### What needs to be done:
Although the entries contain pictures, copy only their text, exactly as written.

-=-=-

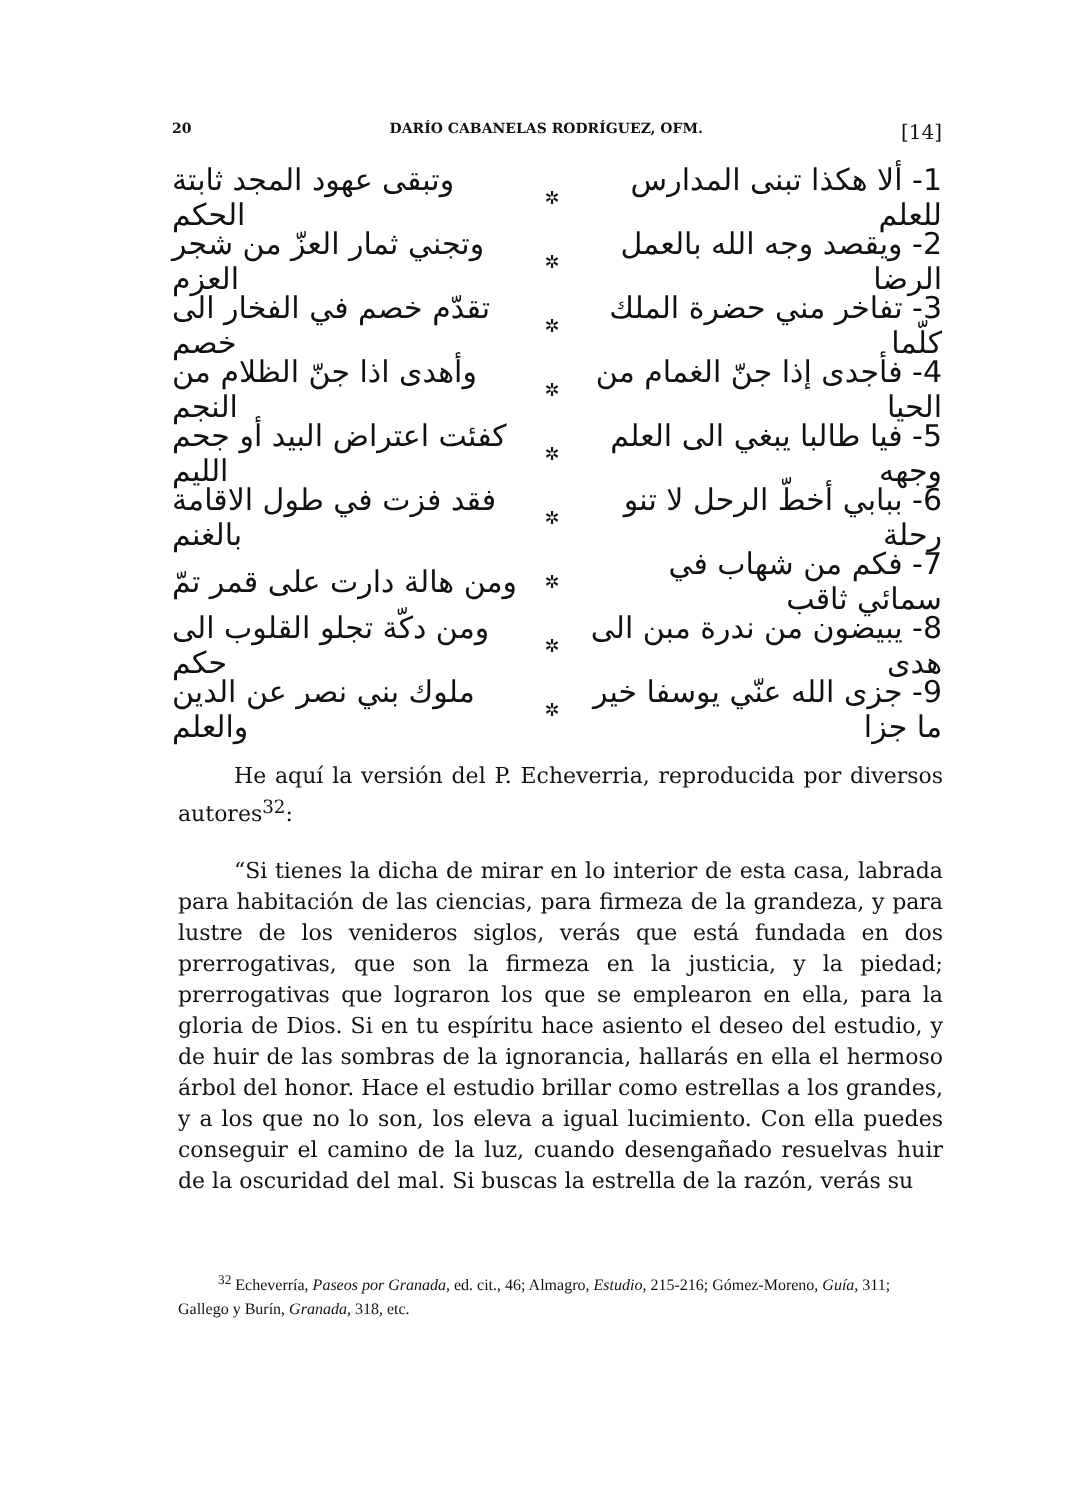20 DARÍO CABANELAS RODRÍGUEZ, OFM. [14]
1- ألا هكذا تبنى المدارس للعلم ✲ وتبقى عهود المجد ثابتة الحكم
2- ويقصد وجه الله بالعمل الرضا ✲ وتجني ثمار العزّ من شجر العزم
3- تفاخر مني حضرة الملك كلّما ✲ تقدّم خصم في الفخار الى خصم
4- فأجدى إذا جنّ الغمام من الحيا ✲ وأهدى اذا جنّ الظلام من النجم
5- فيا طالبا يبغي الى العلم وجهه ✲ كفئت اعتراض البيد أو جحم الليم
6- ببابي أخطّ الرحل لا تنو رحلة ✲ فقد فزت في طول الاقامة بالغنم
7- فكم من شهاب في سمائي ثاقب ✲ ومن هالة دارت على قمر تمّ
8- يبيضون من ندرة مبن الى هدى ✲ ومن دكّة تجلو القلوب الى حكم
9- جزى الله عنّي يوسفا خير ما جزا ✲ ملوك بني نصر عن الدين والعلم
He aquí la versión del P. Echeverria, reproducida por diversos autores<sup>32</sup>:
“Si tienes la dicha de mirar en lo interior de esta casa, labrada para habitación de las ciencias, para firmeza de la grandeza, y para lustre de los venideros siglos, verás que está fundada en dos prerrogativas, que son la firmeza en la justicia, y la piedad; prerrogativas que lograron los que se emplearon en ella, para la gloria de Dios. Si en tu espíritu hace asiento el deseo del estudio, y de huir de las sombras de la ignorancia, hallarás en ella el hermoso árbol del honor. Hace el estudio brillar como estrellas a los grandes, y a los que no lo son, los eleva a igual lucimiento. Con ella puedes conseguir el camino de la luz, cuando desengañado resuelvas huir de la oscuridad del mal. Si buscas la estrella de la razón, verás su
<sup>32</sup> Echeverría, Paseos por Granada, ed. cit., 46; Almagro, Estudio, 215-216; Gómez-Moreno, Guía, 311; Gallego y Burín, Granada, 318, etc.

-=-=-

### Exercise output:
20 DARÍO CABANELAS RODRÍGUEZ, OFM. [14]
1- ألا هكذا تبنى المدارس للعلم ✲ وتبقى عهود المجد ثابتة الحكم
2- ويقصد وجه الله بالعمل الرضا ✲ وتجني ثمار العزّ من شجر العزم
3- تفاخر مني حضرة الملك كلّما ✲ تقدّم خصم في الفخار الى خصم
4- فأجدى إذا جنّ الغمام من الحيا ✲ وأهدى اذا جنّ الظلام من النجم
5- فيا طالبا يبغي الى العلم وجهه ✲ كفئت اعتراض البيد أو جحم الليم
6- ببابي أخطّ الرحل لا تنو رحلة ✲ فقد فزت في طول الاقامة بالغنم
7- فكم من شهاب في سمائي ثاقب ✲ ومن هالة دارت على قمر تمّ
8- يبيضون من ندرة مبن الى هدى ✲ ومن دكّة تجلو القلوب الى حكم
9- جزى الله عنّي يوسفا خير ما جزا ✲ ملوك بني نصر عن الدين والعلم
He aquí la versión del P. Echeverria, reproducida por diversos autores<sup>32</sup>:
“Si tienes la dicha de mirar en lo interior de esta casa, labrada para habitación de las ciencias, para firmeza de la grandeza, y para lustre de los venideros siglos, verás que está fundada en dos prerrogativas, que son la firmeza en la justicia, y la piedad; prerrogativas que lograron los que se emplearon en ella, para la gloria de Dios. Si en tu espíritu hace asiento el deseo del estudio, y de huir de las sombras de la ignorancia, hallarás en ella el hermoso árbol del honor. Hace el estudio brillar como estrellas a los grandes, y a los que no lo son, los eleva a igual lucimiento. Con ella puedes conseguir el camino de la luz, cuando desengañado resuelvas huir de la oscuridad del mal. Si buscas la estrella de la razón, verás su
<sup>32</sup> Echeverría, Paseos por Granada, ed. cit., 46; Almagro, Estudio, 215-216; Gómez-Moreno, Guía, 311; Gallego y Burín, Granada, 318, etc.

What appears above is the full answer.